By Thom Jennings
This week the Seneca Niagara Casino hosts an exclusive three-night run of the show “Burlesque to Broadway” starring Quinn Lemley. About a month ago, the show’s publicist reached out to me by phone to see if I would be interested in interviewing Lemley about the show, and when my wife overheard I was considering covering a “burlesque” show, she dismissed it as a form of striptease.
Before we get to the interview, it may be important to clarify what burlesque is, and its influence on modern culture. While traditional burlesque shows did include some bawdy elements and occasional nudity, the bulk of the show is a visual, musical and comedic extravaganza. Think Lady Gaga without the meat costume and a lot more humor.
My description of the art form does not do it justice, but Lemley, a gorgeous red head, not only stars in the show, she speaks of the art form with an infectious enthusiasm that would make even the most skeptical person want to see her show. In short, she is burlesque’s ambassador.
“Our show is not a striptease show, it is all about the power of women and a celebration of women and how they went to burlesque to Broadway and beyond,” Lemley quickly pointed out during our recent interview.

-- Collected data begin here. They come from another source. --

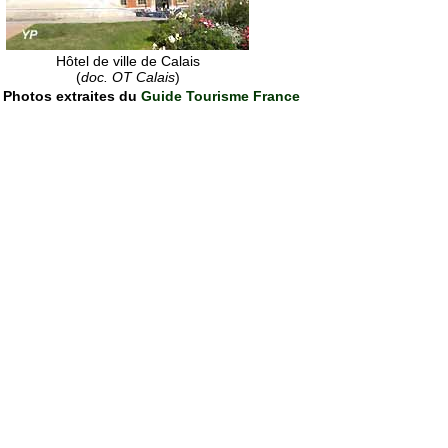
Hôtel de ville de Calais
(
doc. OT Calais
)
Photos extraites du
Guide Tourisme France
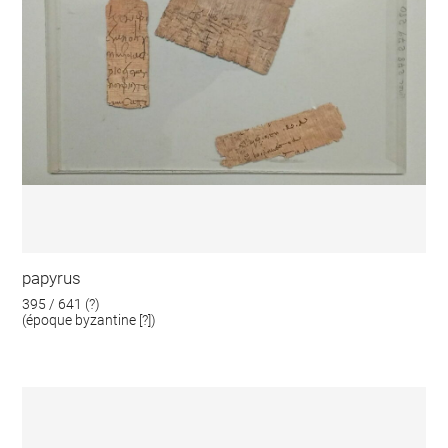
papyrus
395 / 641 (?)
(époque byzantine [?])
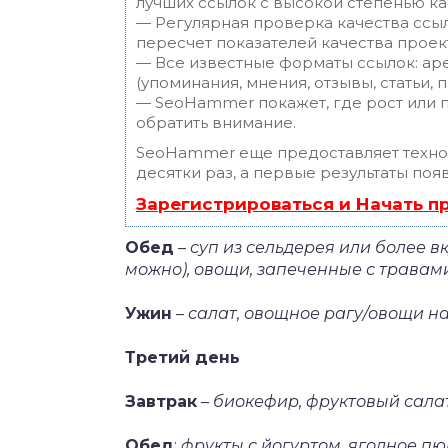
лучших ссылок с высокой степенью ка
— Регулярная проверка качества ссы
пересчет показателей качества проек
— Все известные форматы ссылок: ар
(упоминания, мнения, отзывы, статьи, 
— SeoHammer покажет, где рост или п
обратить внимание.
SeoHammer еще предоставляет техн
десятки раз, а первые результаты поя
Зарегистрироваться и Начать 
Обед
–
суп из сельдерея или более в
можно), овощи, запеченные с травам
Ужин
–
салат, овощное рагу/овощи на
Третий день
Завтрак
–
биокефир, фруктовый сала
Обед
:
фрукты с йогуртом, ягодное пю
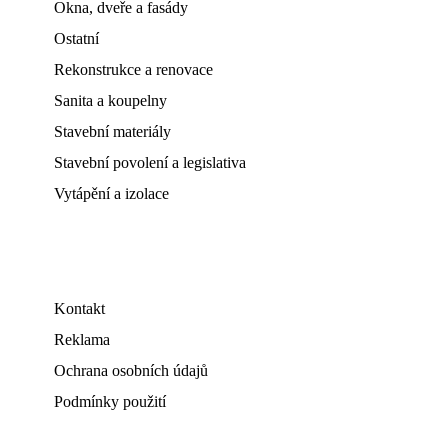
Okna, dveře a fasády
Ostatní
Rekonstrukce a renovace
Sanita a koupelny
Stavební materiály
Stavební povolení a legislativa
Vytápění a izolace
Kontakt
Reklama
Ochrana osobních údajů
Podmínky použití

Lemley then quickly rattled off a who’s who of the art form, including Gypsy Rose Lee, Mae West, Cher, Bette Midler, Fanny Brice, and Sally Rand.
As for the misperception that burlesque is a fancy name for a bunch of strippers — “During the depression era, burlesque performers used the power of suggestion. There is neo-burlesque going on today, but women like Gypsy Rose Lee barely took anything off, she used her wit and mind to become a legend.”
That power of suggestion is somewhat of a lost art form given the modern day entertainment industries penchant for overkill in movies, music, television and video games.
In addition to some very “sexy” women, the show incorporates a great selection of music.
“Our show features one show-stopping hit song after another from 'She’s a Lady' written by Paul Anka and made famous by Tom Jones, to songs by Cole Porter, Irving Berlin and even Mel Brooks from 'The Producers.' The songs celebrate women who broke the glass ceiling and lived the American Dream.”
There are the other elements that are closely associated with burlesque, including glamorous sequined costumes and giant fans, and a few good jokes thrown in to keep the audience laughing. Comedy has long been an important component of burlesque shows.
“Abbott and Costello, Burns and Allen and even Alan Alda’s dad all came from burlesque," said Lemley. "They were masters of the double entendre as was Mae West with lines like ‘Why don’t you come up and see me sometime, I’ve got nothing on but the radio.’ ”
The show has been selling out multiple engagements and getting rave reviews in the media. Of all of her quotes about the show, my favorite from Lemley was that seeing her show was a “great way to get warm in January.” An offer I found too good to pass up, so I will be checking out this engagement.
Performances are 7 p.m. today, and 8 p.m. Friday and Saturday. The show takes place at the Seneca Niagara Casino’s Events Center and tickets start at $25.